Information provided: Begin

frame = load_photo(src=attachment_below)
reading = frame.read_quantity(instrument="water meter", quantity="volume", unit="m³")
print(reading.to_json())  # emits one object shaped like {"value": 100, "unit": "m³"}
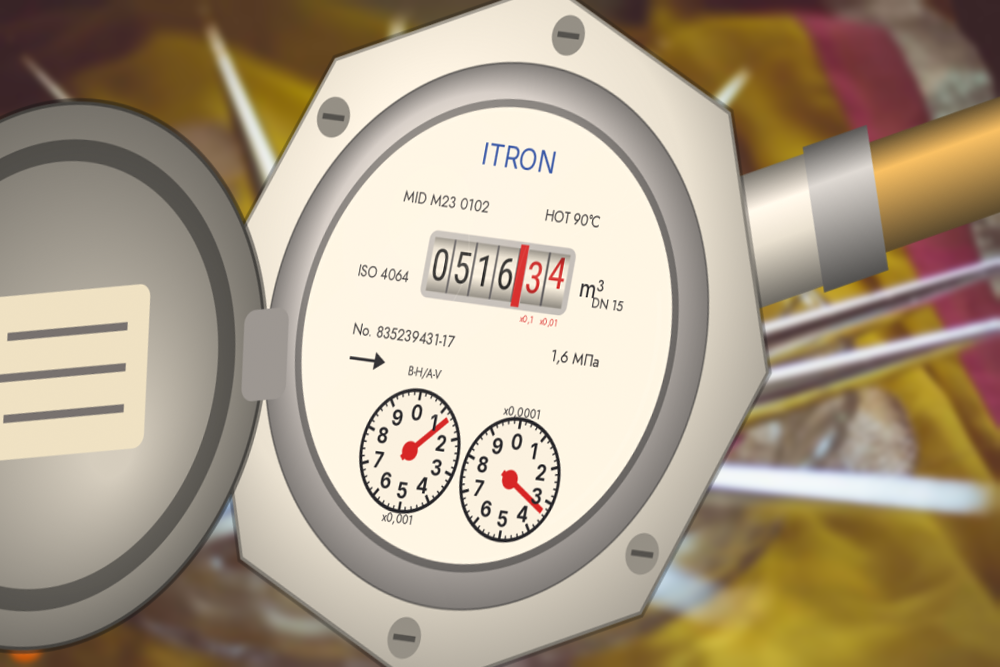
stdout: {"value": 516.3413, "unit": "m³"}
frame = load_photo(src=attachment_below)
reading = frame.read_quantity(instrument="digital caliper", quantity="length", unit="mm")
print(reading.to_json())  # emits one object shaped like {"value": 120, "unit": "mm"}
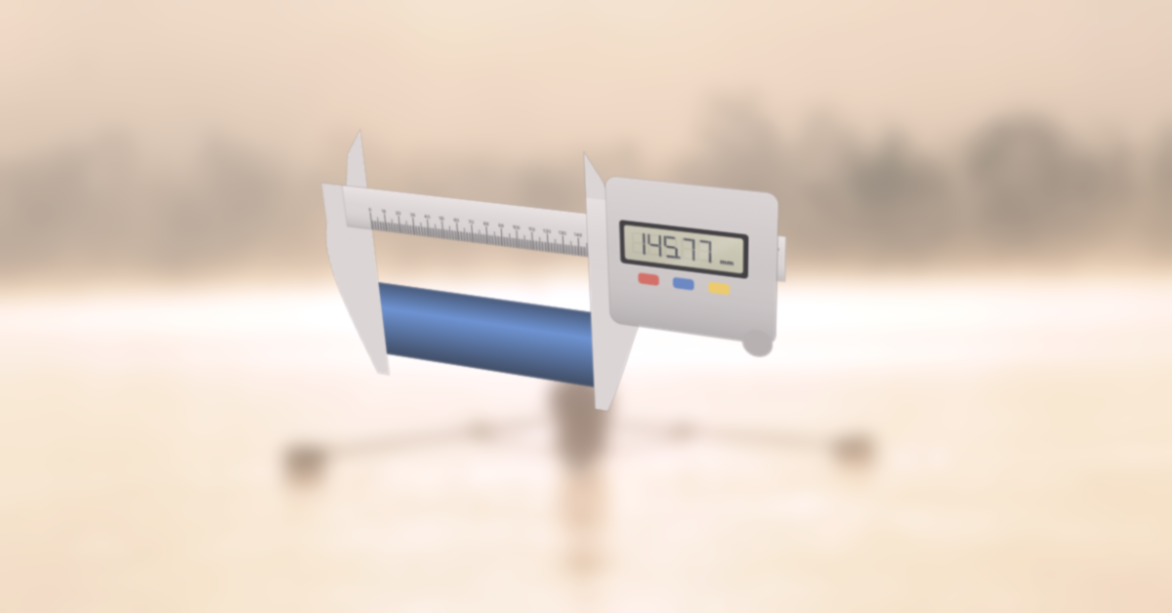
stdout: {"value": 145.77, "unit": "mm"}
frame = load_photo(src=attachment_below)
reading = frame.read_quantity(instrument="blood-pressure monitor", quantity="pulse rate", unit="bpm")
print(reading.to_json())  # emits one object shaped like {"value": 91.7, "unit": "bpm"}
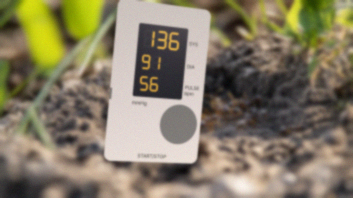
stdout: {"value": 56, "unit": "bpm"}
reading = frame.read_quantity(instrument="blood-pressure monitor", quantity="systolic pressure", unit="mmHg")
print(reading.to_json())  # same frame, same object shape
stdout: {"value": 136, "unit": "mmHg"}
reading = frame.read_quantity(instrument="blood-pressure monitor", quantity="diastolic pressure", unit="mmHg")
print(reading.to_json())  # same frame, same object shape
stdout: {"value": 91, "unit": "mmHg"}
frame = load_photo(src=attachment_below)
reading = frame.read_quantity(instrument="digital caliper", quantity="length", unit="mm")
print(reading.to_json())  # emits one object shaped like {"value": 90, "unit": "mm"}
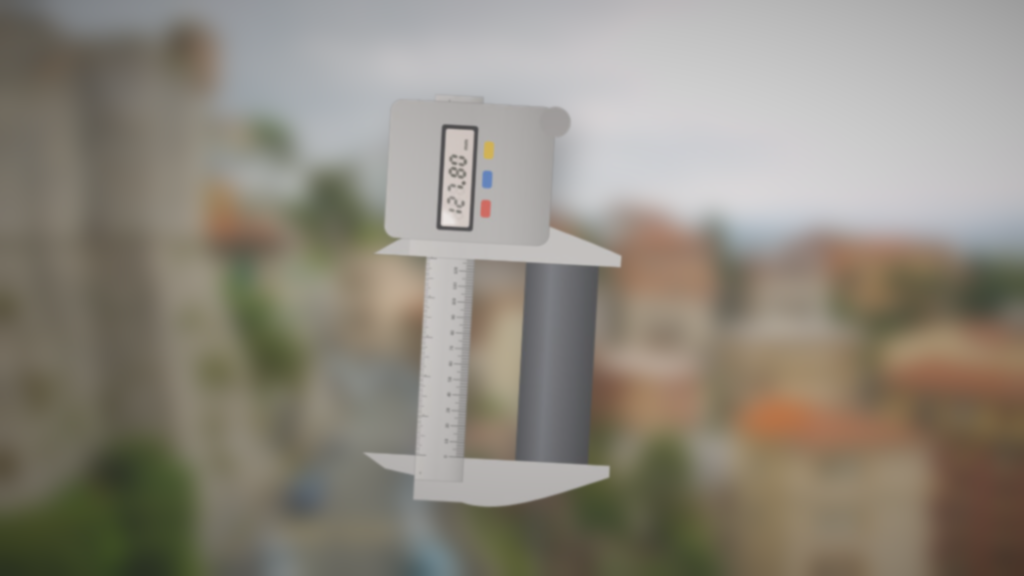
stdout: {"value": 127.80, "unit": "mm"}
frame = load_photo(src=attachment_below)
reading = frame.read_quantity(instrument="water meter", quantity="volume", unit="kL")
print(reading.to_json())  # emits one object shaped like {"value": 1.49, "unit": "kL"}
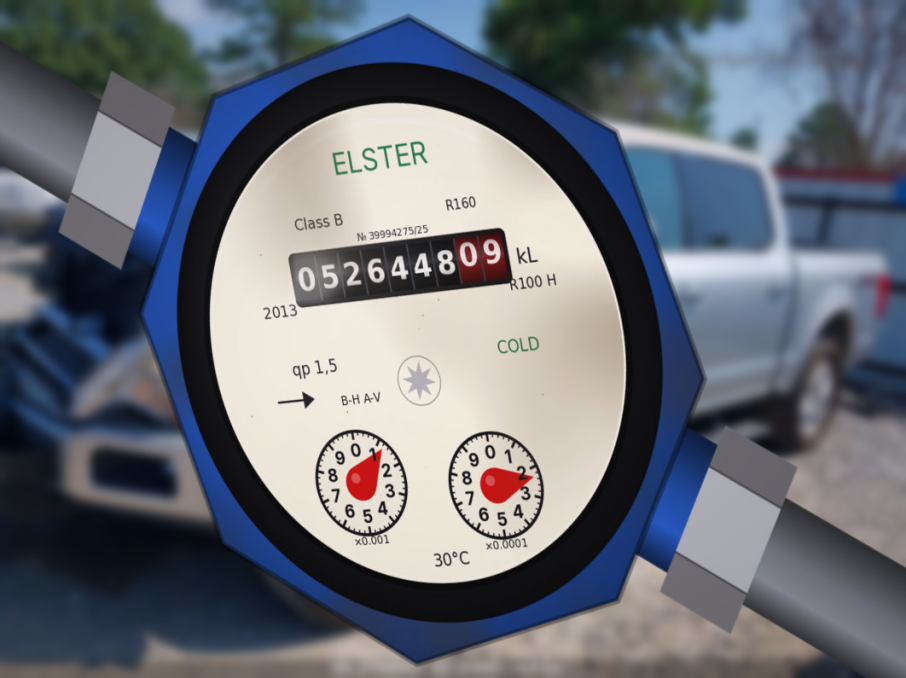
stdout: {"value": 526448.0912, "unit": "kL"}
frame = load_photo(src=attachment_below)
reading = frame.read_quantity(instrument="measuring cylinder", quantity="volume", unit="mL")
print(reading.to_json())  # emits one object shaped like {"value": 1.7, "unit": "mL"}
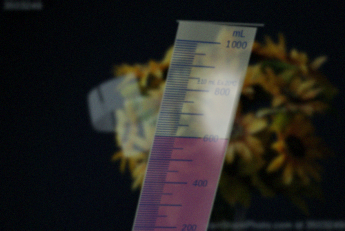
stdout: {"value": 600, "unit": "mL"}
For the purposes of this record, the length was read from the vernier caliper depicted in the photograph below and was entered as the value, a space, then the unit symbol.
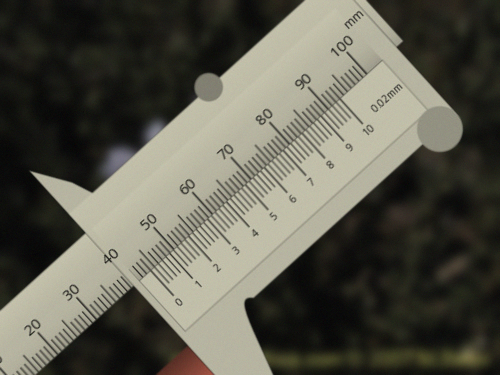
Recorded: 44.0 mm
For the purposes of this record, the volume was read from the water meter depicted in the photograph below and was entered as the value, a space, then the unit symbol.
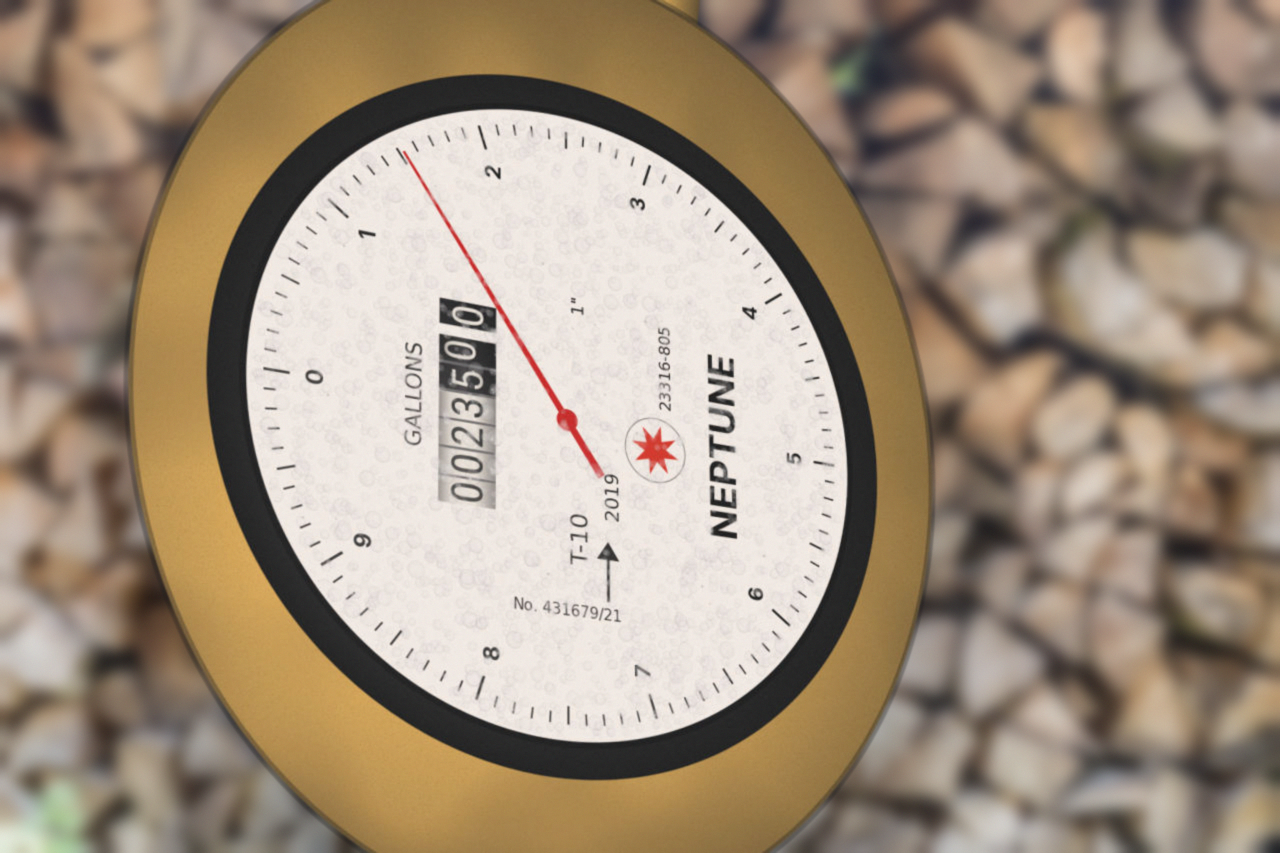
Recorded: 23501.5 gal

Information provided: End
Information provided: Begin

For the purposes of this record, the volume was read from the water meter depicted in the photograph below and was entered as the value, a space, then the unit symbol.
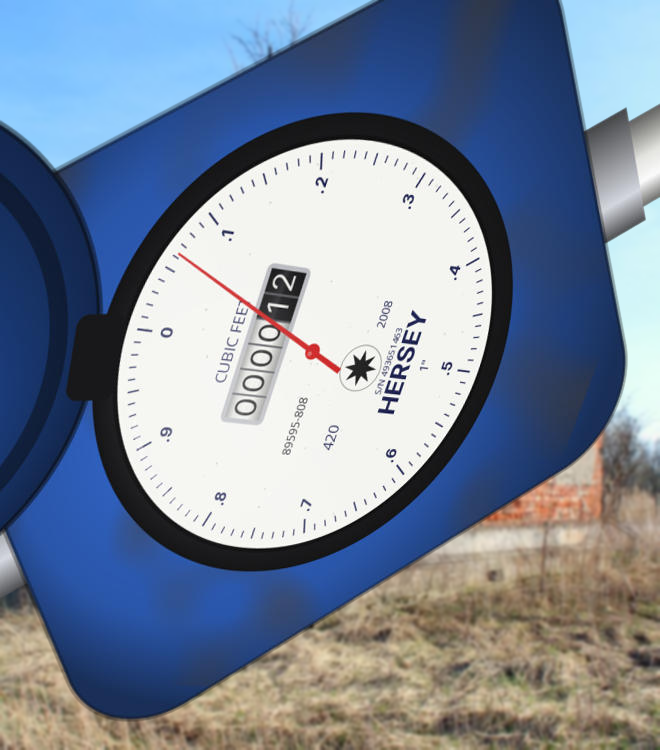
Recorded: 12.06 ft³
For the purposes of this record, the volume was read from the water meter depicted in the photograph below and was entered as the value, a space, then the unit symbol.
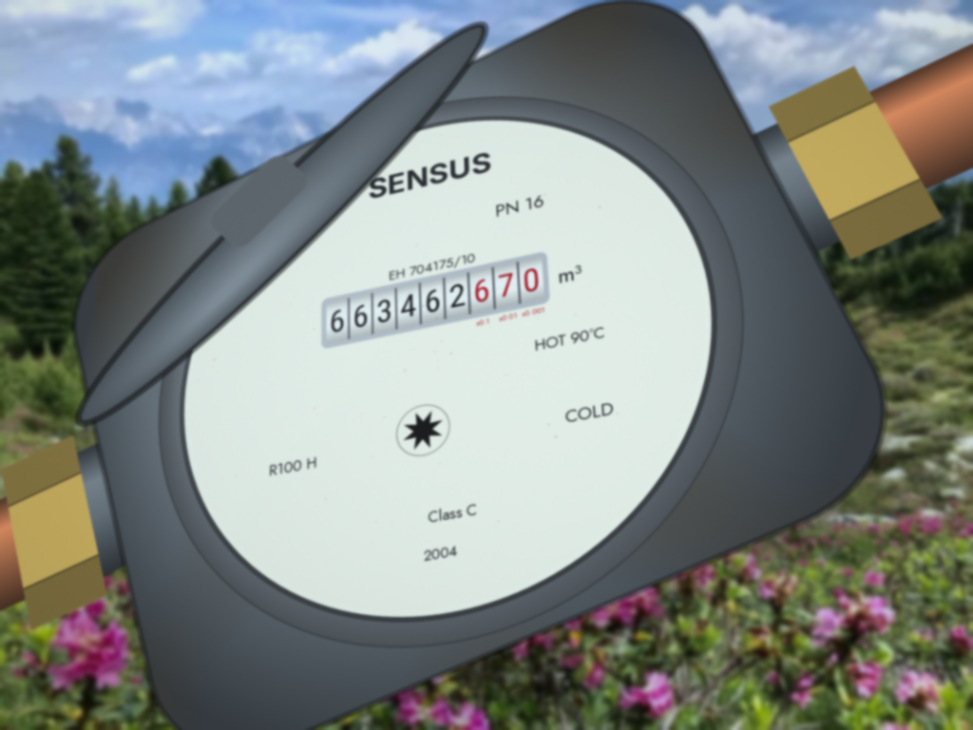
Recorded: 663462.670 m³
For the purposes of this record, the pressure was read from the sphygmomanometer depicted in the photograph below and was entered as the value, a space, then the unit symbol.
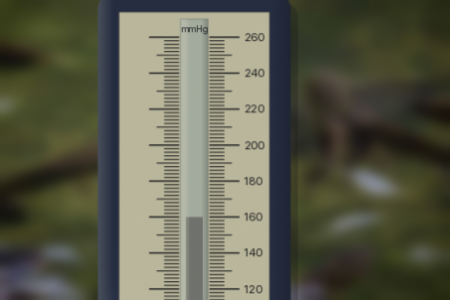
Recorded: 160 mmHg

Information provided: End
Information provided: Begin

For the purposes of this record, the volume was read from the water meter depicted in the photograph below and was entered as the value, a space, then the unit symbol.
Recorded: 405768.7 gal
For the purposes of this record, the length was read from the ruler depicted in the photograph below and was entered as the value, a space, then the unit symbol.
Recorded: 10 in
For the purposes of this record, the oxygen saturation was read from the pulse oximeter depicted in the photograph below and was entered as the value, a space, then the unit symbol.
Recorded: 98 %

Information provided: End

About this exercise:
Rewrite everything from the line containing "from the ruler" down to the line containing "Recorded: 10 in", putting "image" in place of "photograph" and keeping everything else the same.

Result of the exercise:
For the purposes of this record, the length was read from the ruler depicted in the image below and was entered as the value, a space, then the unit symbol.
Recorded: 10 in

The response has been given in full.